Notre Dame was 11-1 in one-game turnarounds this season, 5-1 in its three Saturday-Monday league tests. That included some of the season's biggest wins - the comeback over Marquette, the road shocker against Pittsburgh and the 32-point home party over Villanova.
"We've done it all year long," said senior captain Carleton Scott. "I think we're going to be prepared for it."
Florida State played with one day between games five times during the regular season, but only once when the stakes were higher in Atlantic Coast Conference play. The Seminoles were 7-3 overall, 2-0 in league play.

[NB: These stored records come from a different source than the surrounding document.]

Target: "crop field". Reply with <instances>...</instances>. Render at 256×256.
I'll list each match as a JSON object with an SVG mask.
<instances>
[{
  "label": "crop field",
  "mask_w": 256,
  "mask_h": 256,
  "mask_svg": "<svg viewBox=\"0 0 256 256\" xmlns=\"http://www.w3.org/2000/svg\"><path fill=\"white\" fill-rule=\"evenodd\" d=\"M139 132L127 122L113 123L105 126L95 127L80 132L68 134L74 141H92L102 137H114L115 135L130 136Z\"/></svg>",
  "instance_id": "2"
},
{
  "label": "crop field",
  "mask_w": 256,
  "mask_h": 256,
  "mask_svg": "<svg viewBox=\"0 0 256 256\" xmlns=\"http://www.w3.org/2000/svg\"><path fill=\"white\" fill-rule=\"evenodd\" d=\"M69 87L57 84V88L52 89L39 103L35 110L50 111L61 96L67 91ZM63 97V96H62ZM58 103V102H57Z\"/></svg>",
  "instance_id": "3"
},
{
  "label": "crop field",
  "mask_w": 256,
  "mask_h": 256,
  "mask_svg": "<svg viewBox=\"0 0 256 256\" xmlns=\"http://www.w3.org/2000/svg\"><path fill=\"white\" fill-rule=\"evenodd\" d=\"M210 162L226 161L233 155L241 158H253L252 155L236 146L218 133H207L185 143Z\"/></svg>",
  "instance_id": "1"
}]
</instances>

As was the case for Notre Dame during the regular season without Scott, who missed four games with a slight tear to his left hamstring, Florida State's regular season carried an asterisk of sorts - the Seminoles played six games without junior Chris Singleton.
The 6-foot-9 forward suffered a broken right foot Feb. 12 against Virginia. Singleton returned for the NCAA tournament second-round game against Texas A&M. He had five points, two rebounds, an assist and a steal with four fouls in 16 minutes.
How much Singleton could offer Sunday was not clear.
Florida State's season statistics are broken down into games when the Seminoles had Singleton - they allowed 61.6 points per game and were 18-7, and games when they didn't - 64.8 points allowed and a 3-3 record.
"He's good," Scott said. "He was the (ACC) defensive player of the year, so you can't take that from him."
What big game?
A matchup between Notre Dame and Florida State -- in any sport -- often rekindles memories of that unseasonably mild November day in 1993 when No. 2 Notre Dame and No. 1 Florida State played a football game dubbed the "Game of the Century" -- at Notre Dame Stadium.
But for some of the Seminoles, maybe because of the final score -- a 31-24 Irish win -- that's ancient history.
"I'm vaguely familiar with it," said forward Bernard James.
"I don't know about it," offered guard Derwin Kitchen. "I was very young then and wasn't really paying attention to stuff like that."
Sunday was the first time that fifth-ranked Notre Dame and Florida State met in a men's basketball game.